This article is correct as of 12th November 2019
The Supreme Court Assembly of Civil Chambers rendered a decision on the right to be forgotten in 2015, before the enactment of any legislation on Personal Data Protection. Turkey’s Data Protection Law is based on the Directive 95/46/EC and does not have any regulations on the right to be forgotten.
However, the case law acknowledges the right to be forgotten as a personal right and a precedent decision has been developed on the right to be forgotten in the decision of the Supreme Court dated June 17, 2015 (The Decision of the Supreme Court on the Right to be Forgotten numbered 2014/4-56 E. and 2015/1679 K. dated 17.06.2015).
In the dispute subject to the decision in question, the plaintiff is a victim of sexual assault which was committed 4 years ago. The victim had filed a legal action against the assault back at that time and a decision had been rendered for the crime of assault. However, the subject judgment was published in a criminal law book with the name of the victim without a pseudonym. The plaintiff, who was the victim in the criminal case, claimed that having her name used without a pseudonym in a criminal law book constituted an attack against her personal rights and requested compensation.
The parties appealed the decision of the First Instance Court which partially accepted the court action.
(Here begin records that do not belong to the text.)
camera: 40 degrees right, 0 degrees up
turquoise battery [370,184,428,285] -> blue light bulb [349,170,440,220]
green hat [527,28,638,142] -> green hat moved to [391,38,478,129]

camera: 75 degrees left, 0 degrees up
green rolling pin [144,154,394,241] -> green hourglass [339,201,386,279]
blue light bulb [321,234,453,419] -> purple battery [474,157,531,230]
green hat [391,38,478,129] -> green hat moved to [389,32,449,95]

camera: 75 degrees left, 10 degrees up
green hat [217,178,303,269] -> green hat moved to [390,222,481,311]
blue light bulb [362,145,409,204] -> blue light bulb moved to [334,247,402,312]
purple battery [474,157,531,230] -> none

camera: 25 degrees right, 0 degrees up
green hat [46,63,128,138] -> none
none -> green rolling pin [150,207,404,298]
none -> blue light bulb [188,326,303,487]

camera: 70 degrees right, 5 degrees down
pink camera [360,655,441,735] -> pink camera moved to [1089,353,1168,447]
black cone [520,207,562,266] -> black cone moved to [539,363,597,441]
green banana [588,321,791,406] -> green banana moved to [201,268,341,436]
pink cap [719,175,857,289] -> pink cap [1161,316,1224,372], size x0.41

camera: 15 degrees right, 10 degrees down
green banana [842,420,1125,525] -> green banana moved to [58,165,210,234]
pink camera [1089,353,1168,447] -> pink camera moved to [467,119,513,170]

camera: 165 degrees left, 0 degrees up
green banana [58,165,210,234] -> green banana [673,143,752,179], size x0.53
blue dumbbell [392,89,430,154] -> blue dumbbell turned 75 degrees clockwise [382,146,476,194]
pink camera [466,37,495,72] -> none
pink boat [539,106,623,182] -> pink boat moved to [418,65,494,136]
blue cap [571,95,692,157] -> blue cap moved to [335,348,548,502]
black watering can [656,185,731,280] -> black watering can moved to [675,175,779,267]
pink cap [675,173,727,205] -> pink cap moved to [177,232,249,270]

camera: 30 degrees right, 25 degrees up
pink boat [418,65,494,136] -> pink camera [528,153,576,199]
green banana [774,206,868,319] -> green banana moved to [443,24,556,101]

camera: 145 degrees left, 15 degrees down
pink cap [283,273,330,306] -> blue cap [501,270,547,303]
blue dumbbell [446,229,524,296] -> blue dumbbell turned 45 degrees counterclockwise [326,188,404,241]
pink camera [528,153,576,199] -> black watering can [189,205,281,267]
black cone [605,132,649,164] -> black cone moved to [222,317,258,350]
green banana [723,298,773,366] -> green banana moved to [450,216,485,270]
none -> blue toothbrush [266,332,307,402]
The 4th Civil Chamber of the Supreme Court decided that such publication does not constitute an attack on personal rights since the book from which the plaintiff claims her name to be removed is a treatise and the name of the plaintiff could be used without a pseudonym within the scope of freedom of scientific study which prevails over personal interests.
As a result of the insisting decision of the First Instance against the decision of reversal by the 4th Civil Chamber of the Supreme Court, the case was referred to the Supreme Court Assembly of Civil Chambers.
The Supreme Court Assembly of Civil Chambers outlines that the border between the right of protection of personal data and personal rights and the freedom of science and art studies should be evaluated carefully.
The Chamber considered the protection of personal data as closely related to human rights and stated that disclosing personal data may, initially, violate privacy and also offend various other associated rights.
The Chamber defines the right to be forgotten as a right to request the erasure and the prevention of the transmission of personal data which is not preferred to be known by third parties and as a right to request the data to be forgotten which may be related to a negative past instance stored in a digital memory.
The description of the right to be forgotten in the decision is: “The right to be forgotten provides an individual with the right of “controlling his/her past”, “requesting certain matters to be erased from his/her past or not be recalled”, while vesting obligations on the addressee of the data to take measures for avoiding the recall of the information of the individual or to prevent the use of such information by third parties. It is accepted that such right provides the right to compel third parties to erase the content related to the individual such as photos and internet blogs and the right to demand the removal of information with respect to past punishments or information and photos which may cause unfavorable comments on the individual. On the other hand, in order to protect such right, necessary measures for the impossible recall of the individuals’ pasts in respect of certain aspects should be taken.”
As can be seen, the right to be forgotten is specified in detail in the aforementioned decision and it is recognized that the right to be forgotten is strictly associated with personhood.
Consequently, it is concluded in the judgment that quoting the name of the individual in the book without a pseudonym violates the right to be forgotten as well as the privacy of the individual.
It is also noted in the judgment that the data subject to the right to be forgotten are not only data in the digital media but also data in printed publications.